OFFICIALS have dismissed criticisms of the government’s proposed hike in defence and security spending, saying that the funds will strengthen Cambodia’s capabilities and improve conditions in the military.
A draft budget approved by the Council of Ministers last week shows military spending increasing by 24.2 percent – from US$223 million this year to $277 million in 2010.
The draft has come under fire from critics who argue that military spending, which accounts for 14 percent of the US$1.97 billion proposed budget, dwarfs the amount spent on agriculture, rural development and water resources, which account for 5 percent.
Speaking to local media on Wednesday, Information Minister Khieu Kanharith dismissed concerns about the spending gap.
“Do they wish Cambodia’s soldiers to fight with Thailand using slingshots?” he said.
“When our soldiers wore flip-flops and used old guns, they said that the government did not pay attention, but when we turn to support the soldiers, they say these things.”
Phay Siphan, spokesman for the Council of Ministers, said activists had the right to criticise the budget, but that they were ignorant of “the real situation” in the military.
“Based on the Constitution, the government has an obligation to defend its territorial integrity,” he said.
Phay Siphan said the money would also focus on creating a “social safety net” for military personnel and providing pensions for retired soldiers.

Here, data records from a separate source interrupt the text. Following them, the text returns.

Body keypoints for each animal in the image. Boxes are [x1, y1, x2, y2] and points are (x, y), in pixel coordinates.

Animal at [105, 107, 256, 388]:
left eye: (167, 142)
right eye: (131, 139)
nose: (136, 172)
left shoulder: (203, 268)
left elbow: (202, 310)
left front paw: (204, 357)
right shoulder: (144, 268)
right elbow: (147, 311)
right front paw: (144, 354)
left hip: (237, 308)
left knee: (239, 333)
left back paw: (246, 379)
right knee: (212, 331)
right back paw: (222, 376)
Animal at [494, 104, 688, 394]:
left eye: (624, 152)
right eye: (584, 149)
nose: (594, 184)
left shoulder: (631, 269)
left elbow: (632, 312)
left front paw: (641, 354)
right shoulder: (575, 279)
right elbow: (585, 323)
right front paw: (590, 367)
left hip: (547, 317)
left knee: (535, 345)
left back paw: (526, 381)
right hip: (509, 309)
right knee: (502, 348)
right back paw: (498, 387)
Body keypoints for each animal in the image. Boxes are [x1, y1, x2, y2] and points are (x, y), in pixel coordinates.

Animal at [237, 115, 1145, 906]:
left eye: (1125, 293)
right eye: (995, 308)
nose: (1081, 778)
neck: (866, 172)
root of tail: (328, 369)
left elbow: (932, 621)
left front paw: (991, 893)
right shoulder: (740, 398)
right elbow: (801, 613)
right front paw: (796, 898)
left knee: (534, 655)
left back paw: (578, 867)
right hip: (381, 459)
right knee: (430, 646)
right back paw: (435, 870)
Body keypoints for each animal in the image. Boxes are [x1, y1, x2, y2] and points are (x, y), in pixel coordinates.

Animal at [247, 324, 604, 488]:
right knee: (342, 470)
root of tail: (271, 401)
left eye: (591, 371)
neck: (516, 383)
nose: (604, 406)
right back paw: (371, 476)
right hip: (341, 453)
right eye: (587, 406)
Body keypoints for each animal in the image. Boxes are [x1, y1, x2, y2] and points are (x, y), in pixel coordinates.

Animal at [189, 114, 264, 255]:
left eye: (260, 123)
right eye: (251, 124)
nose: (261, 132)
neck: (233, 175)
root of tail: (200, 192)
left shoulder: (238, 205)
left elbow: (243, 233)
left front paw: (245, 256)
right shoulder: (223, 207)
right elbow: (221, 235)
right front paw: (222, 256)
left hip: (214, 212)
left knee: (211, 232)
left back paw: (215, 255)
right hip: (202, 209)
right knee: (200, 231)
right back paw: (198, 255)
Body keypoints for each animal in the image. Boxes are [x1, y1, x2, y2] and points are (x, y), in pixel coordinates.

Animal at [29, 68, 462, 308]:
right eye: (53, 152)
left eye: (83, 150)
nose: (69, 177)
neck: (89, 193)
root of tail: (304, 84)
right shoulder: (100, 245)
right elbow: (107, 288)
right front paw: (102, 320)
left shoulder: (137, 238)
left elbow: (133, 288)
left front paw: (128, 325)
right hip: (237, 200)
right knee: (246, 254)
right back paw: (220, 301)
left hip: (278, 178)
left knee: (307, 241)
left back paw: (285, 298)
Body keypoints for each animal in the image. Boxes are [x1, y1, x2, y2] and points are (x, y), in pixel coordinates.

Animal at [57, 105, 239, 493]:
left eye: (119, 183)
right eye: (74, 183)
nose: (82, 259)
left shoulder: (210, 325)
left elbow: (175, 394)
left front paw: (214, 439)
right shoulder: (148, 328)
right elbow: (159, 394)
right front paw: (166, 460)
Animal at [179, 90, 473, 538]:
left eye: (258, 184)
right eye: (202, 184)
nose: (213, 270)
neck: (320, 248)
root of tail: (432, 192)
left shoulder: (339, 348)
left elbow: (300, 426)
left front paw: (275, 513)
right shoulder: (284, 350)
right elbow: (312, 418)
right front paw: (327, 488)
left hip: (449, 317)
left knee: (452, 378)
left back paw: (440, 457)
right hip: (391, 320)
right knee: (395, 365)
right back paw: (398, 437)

Critics agreed that action was needed in order to reform the military, but said the government should address the root problems rather than simply bumping up its budget.
“It’s good if the government has an intention of cleaning up the military, but this doesn’t have anything to do with [increasing] the budget,” said Ou Virak, president of the Cambodian Centre for Human Rights.
Despite being intended as a social safety net, he said, the extra money would more likely be used to shore up the patronage networks of powerful military officers.
“The government keeps granting benefits to the military in order to secure loyalty,” he said.
“The higher levels are trying to please the lower levels so that they get support.”
Ou Virak also noted the phenomenon of “ghost soldiers” – nonexistent enlistees that funnel salaries and other benefits into the pockets of their superiors – as a target for reform.
Yong Kim Eng, president of the People’s Centre for Development and Peace, said a defence force was important for every country, but agreed the lack of oversight made military expenditures a concern.
“I am concerned about the expenditures of the military and how it will manage [them]. In a country like Cambodia, we should have a mechanism to check the expenditures of each institution,” he said.
He added that the government currently possesses the necessary auditing authorities, but that they had not yet been put to full use.
“If they use [these institutions] well, it could make the country more transparent.”